I am not a biologist and I I only watched a couple videos showing examples of Primer.  This was meant as an FYI.  

Level V

Hello, 

   Thanks so much for taking a look at my data. As a similar conclusion to what you came to, I ended up having to throw out several environmental parameters (reef zone and reefy type) because they were either so unbalanced or they scaled with island. I ended up just using 1) island, 2) temperature, 3) salinity, 4) ALCC, 5) depth, 6), sampling time (proxy for light), 7) colony color, and 8) host species as environmental factors. Then, I only used one of the two size parameters (max. colony length) since they give virtually the same information. I also concluded that "host" is likely to be the most important factor when using PCA, stepwise regression, and a few other approaches on JMP. 

    I really like your idea of using stepwise regression for the principal components, and another JMP technical support staff recommended this, so I'm going to check that out soon.
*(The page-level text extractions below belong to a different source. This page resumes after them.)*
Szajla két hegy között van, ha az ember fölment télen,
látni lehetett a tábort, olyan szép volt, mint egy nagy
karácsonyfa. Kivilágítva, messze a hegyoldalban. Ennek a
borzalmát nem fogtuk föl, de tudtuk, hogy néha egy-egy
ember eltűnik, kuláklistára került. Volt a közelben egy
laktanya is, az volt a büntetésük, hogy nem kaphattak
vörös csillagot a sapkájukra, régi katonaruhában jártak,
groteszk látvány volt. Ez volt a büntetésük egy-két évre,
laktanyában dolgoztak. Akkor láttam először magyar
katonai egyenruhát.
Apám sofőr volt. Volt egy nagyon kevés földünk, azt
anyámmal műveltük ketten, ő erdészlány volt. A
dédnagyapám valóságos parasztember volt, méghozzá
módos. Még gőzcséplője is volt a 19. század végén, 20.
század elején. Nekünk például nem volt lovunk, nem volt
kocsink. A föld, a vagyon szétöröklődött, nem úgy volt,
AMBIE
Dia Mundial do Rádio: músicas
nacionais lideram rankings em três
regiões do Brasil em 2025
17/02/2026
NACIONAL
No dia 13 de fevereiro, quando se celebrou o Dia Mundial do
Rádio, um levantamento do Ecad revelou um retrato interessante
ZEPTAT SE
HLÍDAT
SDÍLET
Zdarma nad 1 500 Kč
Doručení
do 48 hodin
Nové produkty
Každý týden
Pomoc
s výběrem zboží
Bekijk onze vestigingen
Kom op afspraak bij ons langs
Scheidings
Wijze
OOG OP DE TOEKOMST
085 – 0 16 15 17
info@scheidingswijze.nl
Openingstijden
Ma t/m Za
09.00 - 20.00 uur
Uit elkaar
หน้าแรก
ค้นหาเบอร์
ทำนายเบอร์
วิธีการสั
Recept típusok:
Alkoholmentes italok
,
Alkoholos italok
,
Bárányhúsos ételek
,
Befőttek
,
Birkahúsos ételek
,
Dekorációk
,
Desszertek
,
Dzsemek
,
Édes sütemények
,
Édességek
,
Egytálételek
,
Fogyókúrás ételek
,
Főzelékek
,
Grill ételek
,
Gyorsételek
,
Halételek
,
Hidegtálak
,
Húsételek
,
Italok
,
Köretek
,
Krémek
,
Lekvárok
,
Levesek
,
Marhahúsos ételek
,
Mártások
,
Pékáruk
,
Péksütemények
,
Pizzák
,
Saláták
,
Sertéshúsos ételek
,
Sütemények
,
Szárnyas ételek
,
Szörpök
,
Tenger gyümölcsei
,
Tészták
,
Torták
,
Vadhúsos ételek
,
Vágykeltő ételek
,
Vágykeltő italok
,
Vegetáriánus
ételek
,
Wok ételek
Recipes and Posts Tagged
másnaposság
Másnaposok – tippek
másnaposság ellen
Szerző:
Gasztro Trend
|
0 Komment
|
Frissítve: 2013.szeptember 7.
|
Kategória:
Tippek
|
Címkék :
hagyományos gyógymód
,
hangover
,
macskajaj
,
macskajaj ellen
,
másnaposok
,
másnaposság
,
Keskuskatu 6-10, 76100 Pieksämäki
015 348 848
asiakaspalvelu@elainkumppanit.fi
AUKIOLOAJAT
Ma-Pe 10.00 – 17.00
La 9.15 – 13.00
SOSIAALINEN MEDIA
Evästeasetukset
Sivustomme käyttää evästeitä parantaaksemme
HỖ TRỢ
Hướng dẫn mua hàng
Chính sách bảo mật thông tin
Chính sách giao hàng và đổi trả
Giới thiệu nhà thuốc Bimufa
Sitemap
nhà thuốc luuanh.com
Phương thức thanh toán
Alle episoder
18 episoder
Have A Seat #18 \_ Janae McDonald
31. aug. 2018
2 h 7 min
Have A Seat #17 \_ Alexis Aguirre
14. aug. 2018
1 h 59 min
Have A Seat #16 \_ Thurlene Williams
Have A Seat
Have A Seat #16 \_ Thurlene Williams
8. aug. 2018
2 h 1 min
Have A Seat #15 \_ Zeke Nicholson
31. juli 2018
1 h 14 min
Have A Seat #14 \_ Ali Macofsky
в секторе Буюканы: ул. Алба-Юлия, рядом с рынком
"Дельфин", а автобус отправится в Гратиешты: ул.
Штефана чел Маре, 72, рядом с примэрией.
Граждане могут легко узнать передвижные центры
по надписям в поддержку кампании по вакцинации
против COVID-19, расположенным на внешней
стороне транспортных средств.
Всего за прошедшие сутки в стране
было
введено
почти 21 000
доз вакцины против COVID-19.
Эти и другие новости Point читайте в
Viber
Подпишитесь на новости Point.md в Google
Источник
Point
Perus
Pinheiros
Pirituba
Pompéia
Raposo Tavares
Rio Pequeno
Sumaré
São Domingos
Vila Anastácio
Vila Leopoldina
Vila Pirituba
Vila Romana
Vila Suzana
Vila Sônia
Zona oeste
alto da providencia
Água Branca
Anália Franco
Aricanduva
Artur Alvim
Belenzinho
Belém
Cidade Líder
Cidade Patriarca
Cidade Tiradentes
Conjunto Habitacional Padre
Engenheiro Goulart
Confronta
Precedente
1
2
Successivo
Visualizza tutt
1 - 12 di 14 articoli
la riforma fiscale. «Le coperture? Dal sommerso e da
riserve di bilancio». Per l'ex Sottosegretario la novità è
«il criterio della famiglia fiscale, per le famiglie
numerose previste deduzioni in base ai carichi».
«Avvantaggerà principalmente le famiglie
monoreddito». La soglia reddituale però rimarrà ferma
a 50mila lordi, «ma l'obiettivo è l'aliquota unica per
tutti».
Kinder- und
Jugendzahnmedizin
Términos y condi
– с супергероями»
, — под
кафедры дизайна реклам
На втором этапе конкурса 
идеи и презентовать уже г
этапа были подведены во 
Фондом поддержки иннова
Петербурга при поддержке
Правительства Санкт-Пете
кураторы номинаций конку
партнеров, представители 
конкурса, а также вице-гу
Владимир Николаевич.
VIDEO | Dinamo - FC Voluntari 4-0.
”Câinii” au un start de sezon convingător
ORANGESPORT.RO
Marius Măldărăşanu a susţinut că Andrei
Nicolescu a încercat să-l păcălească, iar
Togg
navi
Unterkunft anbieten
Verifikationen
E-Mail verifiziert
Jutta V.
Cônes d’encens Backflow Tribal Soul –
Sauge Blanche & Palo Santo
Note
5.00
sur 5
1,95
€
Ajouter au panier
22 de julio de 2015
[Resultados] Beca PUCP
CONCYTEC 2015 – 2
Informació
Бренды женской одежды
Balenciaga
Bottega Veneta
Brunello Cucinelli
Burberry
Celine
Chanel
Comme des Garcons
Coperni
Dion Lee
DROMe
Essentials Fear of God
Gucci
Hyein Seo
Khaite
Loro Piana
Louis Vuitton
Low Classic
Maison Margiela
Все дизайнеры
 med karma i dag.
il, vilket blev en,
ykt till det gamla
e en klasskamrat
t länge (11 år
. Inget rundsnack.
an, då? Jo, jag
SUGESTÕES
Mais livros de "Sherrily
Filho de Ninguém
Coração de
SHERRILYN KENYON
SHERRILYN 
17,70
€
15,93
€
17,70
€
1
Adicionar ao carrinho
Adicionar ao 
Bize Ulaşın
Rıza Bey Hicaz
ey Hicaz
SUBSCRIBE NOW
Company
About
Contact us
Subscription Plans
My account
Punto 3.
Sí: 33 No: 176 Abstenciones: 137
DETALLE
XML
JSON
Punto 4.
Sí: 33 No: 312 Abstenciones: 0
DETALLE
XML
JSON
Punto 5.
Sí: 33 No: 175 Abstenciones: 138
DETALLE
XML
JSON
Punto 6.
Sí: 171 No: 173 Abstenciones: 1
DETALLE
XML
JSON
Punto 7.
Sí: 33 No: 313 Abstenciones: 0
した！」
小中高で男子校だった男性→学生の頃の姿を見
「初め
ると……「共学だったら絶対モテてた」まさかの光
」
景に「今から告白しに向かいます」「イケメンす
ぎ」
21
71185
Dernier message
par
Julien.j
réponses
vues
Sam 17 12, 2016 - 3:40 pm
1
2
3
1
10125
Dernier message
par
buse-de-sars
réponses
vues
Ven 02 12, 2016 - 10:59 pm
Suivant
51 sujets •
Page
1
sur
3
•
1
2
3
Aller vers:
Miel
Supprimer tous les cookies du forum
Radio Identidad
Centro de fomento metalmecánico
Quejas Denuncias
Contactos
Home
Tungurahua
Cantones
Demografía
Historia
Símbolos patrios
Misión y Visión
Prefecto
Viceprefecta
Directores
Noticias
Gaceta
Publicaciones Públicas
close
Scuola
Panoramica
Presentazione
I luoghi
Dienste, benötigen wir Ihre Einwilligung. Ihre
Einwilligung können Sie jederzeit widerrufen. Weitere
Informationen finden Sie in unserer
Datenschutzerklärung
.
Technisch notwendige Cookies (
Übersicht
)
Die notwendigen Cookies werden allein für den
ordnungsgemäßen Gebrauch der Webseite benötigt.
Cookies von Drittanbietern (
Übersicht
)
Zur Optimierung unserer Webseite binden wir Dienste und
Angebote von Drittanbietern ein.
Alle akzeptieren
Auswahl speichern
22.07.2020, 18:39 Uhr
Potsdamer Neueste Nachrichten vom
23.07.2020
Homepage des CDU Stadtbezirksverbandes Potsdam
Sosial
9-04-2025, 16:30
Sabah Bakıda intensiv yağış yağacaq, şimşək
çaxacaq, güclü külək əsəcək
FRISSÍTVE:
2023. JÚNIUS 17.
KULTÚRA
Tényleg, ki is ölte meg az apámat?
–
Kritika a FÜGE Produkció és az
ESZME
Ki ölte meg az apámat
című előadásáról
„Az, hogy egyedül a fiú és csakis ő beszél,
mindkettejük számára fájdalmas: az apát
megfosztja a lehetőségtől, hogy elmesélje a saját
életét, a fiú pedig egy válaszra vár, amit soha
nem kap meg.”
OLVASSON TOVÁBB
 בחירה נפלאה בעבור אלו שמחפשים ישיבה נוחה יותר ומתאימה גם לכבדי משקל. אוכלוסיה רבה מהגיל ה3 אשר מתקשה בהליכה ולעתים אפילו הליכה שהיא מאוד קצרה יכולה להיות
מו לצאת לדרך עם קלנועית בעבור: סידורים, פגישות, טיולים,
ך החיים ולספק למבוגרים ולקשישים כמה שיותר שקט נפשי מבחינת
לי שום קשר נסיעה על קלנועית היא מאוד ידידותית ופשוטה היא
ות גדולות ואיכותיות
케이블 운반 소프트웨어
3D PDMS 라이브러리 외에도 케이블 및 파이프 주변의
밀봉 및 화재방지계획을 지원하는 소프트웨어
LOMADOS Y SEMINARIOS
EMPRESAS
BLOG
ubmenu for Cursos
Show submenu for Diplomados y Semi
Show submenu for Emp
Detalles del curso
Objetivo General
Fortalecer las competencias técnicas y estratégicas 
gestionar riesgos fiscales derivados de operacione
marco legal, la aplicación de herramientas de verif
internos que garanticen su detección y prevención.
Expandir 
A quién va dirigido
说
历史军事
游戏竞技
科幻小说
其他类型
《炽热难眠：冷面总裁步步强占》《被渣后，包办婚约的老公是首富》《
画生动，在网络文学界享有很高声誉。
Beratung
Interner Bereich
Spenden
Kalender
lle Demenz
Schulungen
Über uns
Interestingly, I used stepwise regression for the Mahalanobis distance since I am interested in those samples that are most different (outliers), and a best-fit model including island, host, and ALCC (coral cover) resulted in the minimum BIC and an adjusted r2 of 0.4 or so. 

    I do still hope JMP can develop a multivariate, distance-based platform for uncovering environmental variation in the future (in a similar manner to PRIMER), but I think stepwise regression of the PC and/or MDS coordinates will be a good solution in the meantime. Thanks again for your help.